• TEXT EXCERPT
Part of the emerging narrative about the long-term economic effects of the COVID-19 pandemic and the business closures ordered in response to it suggests that it will lead to the ascendancy of the Big. The reasoning goes that big companies will be able to survive the downturn and will eat the lunch of smaller players as they fold up shop; big companies are well-connected and will be able to take better advantage of the support coming from governments. COVID-19 will be like weed killer sprayed over the economy, killing all the little plants and just leaving the big ones standing.
The narrow breadth of the current stock market rally seems to offer some corroboration for this view. Gains have been highly concentrated in the top few stocks, so that the five largest firms in the S&P 500 now comprise a greater part of that index’ total capitalization than the top five did during the Dot Com bubble. (Still, these five powerful companies are very highly connected with the internet, e-commerce, online business activity, and communications, and therefore are beneficiaries not only of the pandemic but also of many oncoming changes in the way the world operates.)
This view of the pandemic’s effects is a little one-sided. In some areas, the pandemic may indeed have the effect of privileging big businesses over small. However, in other areas the reverse may be true. Often, large businesses are less agile and adaptive than their small competitors, and that can allow those competitors to gain traction at their bigger rivals’ expense.
This is after all why small businesses are the best drivers of both innovation and job creation in economies around the world. It is also why firms tend to show the most robust growth early on, and then slow as their internal culture becomes more established and bureaucratic, and as they move towards saturating their addressable markets. It’s an extraordinary company that can get big and remain a powerhouse of innovation and entrepreneurial vitality.
One clear location where we see that COVID-19 is creating advantages for smaller businesses is in the rollout of the Paycheck Protection Program (PPP) of the CARES Act. This provision set up a loan facility for small businesses to help them bridge the period of social distancing, make payroll and meet other fixed expenses.

• TASKS TO COMPLETE
[1] Change "weed killer" to "herbicide" in everything from "Part of the" down to "big ones standing." in the passage on the pandemic and big business, and give that part back.
[2] Answer these questions from the passage on the pandemic and big business:
(a) Which index's five largest firms now make up a greater part of its total capitalization than the top five did during the Dot Com bubble?
(b) What two things are small businesses said to be the best drivers of?
(c) The Paycheck Protection Program is part of which act?
[3] Please list the areas the passage on the pandemic and big business says the five largest S&P 500 companies are highly connected with.
The material that follows has no connection to the passage on the pandemic and big business.

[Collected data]
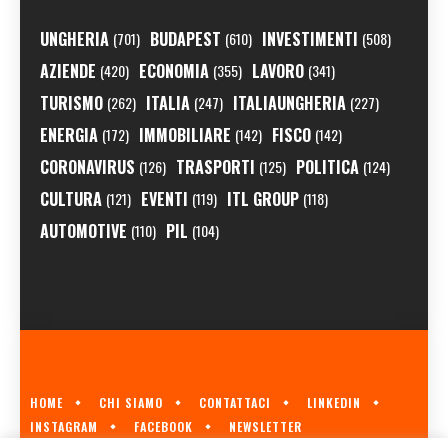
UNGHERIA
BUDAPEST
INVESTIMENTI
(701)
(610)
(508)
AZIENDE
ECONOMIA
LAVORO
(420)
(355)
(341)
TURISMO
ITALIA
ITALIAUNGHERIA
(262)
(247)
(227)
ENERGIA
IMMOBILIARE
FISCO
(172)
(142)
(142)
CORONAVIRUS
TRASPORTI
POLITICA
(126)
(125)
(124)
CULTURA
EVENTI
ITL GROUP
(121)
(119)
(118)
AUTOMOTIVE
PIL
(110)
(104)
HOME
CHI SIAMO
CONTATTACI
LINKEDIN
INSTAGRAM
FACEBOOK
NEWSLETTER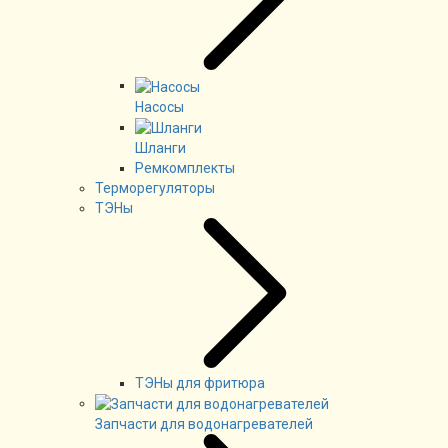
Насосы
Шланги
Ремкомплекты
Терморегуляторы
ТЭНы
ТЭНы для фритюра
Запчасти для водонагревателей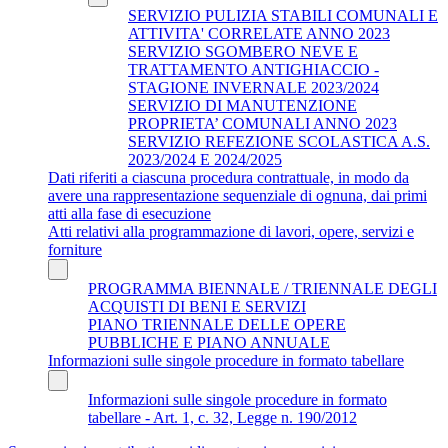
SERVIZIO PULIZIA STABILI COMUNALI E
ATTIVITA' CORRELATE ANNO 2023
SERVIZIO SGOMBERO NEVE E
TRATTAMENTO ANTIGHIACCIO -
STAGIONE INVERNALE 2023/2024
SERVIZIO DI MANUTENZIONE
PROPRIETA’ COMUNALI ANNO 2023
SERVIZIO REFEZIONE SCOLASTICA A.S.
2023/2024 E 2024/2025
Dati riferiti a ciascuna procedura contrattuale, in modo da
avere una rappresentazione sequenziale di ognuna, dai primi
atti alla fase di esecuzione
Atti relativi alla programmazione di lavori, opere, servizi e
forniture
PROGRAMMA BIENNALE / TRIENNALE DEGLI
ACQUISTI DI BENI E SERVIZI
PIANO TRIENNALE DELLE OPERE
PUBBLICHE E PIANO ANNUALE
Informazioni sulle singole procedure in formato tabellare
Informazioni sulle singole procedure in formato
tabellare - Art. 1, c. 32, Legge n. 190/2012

• ANSWERS GIVEN
[1]
Part of the emerging narrative about the long-term economic effects of the COVID-19 pandemic and the business closures ordered in response to it suggests that it will lead to the ascendancy of the Big. The reasoning goes that big companies will be able to survive the downturn and will eat the lunch of smaller players as they fold up shop; big companies are well-connected and will be able to take better advantage of the support coming from governments. COVID-19 will be like herbicide sprayed over the economy, killing all the little plants and just leaving the big ones standing.

[2]
(a) The S&P 500
(b) Innovation and job creation
(c) The CARES Act

[3]
The internet
E-commerce
Online business activity
Communications